Brasil vive maior crise de energia da história, alerta economista Adriano Pires

 

energia - palestra

Em palestra ministrada à nova bancada do PSDB na Câmara dos Deputados nesta sexta-feira (30), o economista Adriano Pires disse que o Brasil vive a maior crise de energia da sua história. Mestre em Planejamento Energético, Pires afirmou que o governo Dilma “derrubou” o setor energético brasileiro e fez o alerta: “a sociedade pagará pelas barbeiragens feitas na área de energia e de petróleo e o mais penalizado será o cidadão comum.”

Pires expôs aos tucanos os motivos do caos que tomou conta do setor energético nacional. A edição da Medida Provisória 579, anunciada em 11 de setembro de 2012, teria sido, segundo ele, o pontapé inicial para os problemas. A falta de planejamento e a incapacidade em aproveitar a diversidade da matriz energética nacional completam a lista de lambanças da gestão petista.

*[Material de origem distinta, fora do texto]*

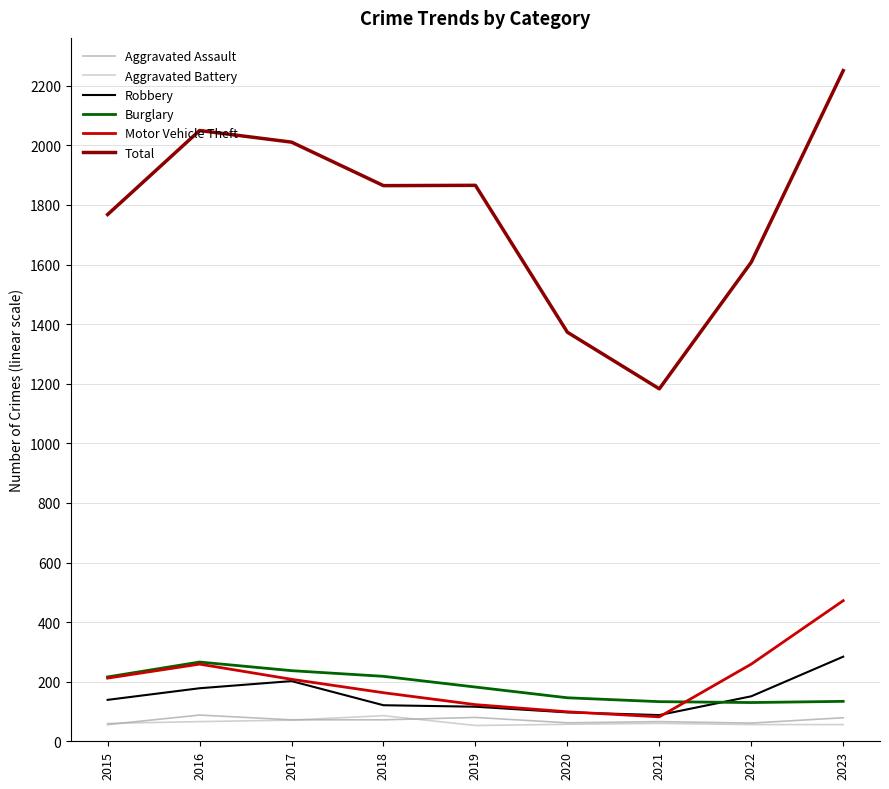

What is the highest value of the Robbery series?

284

A MP imposta por Dilma obrigou as empresas a renovarem as concessões desde que aceitassem a redução das tarifas de energia. Isso gerou grande incremento no consumo enquanto a geração caía, os reservatórios se esvaziavam e as térmicas eram acionadas. Esses fatores criaram um rombo bilionário, pois foi preciso comprar energia mais cara para dar conta da demanda. O resultado foi o endividamento das concessionárias. Posando de boa gestora, a presidente foi à TV e avisou aos brasileiros que estava reduzindo o preço da conta de luz – uma medida visivelmente eleitoreira.

Sem planejamento, as obras de geração e transmissão ficaram pelo meio do caminho. Como o populismo tarifário prevalecia, com taxas de retorno muito baixas, o governo atraiu para seus leilões os chamados “investidores abutres”, que ganhavam as disputas, mas não faziam as obras. Problemas com licenciamento foram outros entraves fatais.

Como se não bastasse, o governo, que tinha como presidente uma ex-ministra de Minas e Energia, não soube aproveitar outras fontes das quais o país é riquíssimo. “Se o governo não tivesse deixado o setor a reboque do calendário eleitoral, teria investido em outras fontes e hoje teríamos uma situação muito melhor”, destacou Pires.

Em resumo, o governo Dilma, de forma irresponsável, abriu mão da segurança energética em troca do populismo tarifário. O resultado começou a aparecer e a mesma presidente que anunciou a redução da tarifa lançou mão de um tarifaço. No ano passado, as tarifas cresceram 18% e neste ano subirão cerca de 40%. O país passará o ano inteiro com a oferta de energia no limite. As tarifas mais altas devem gerar ainda inadimplência e furto de energia.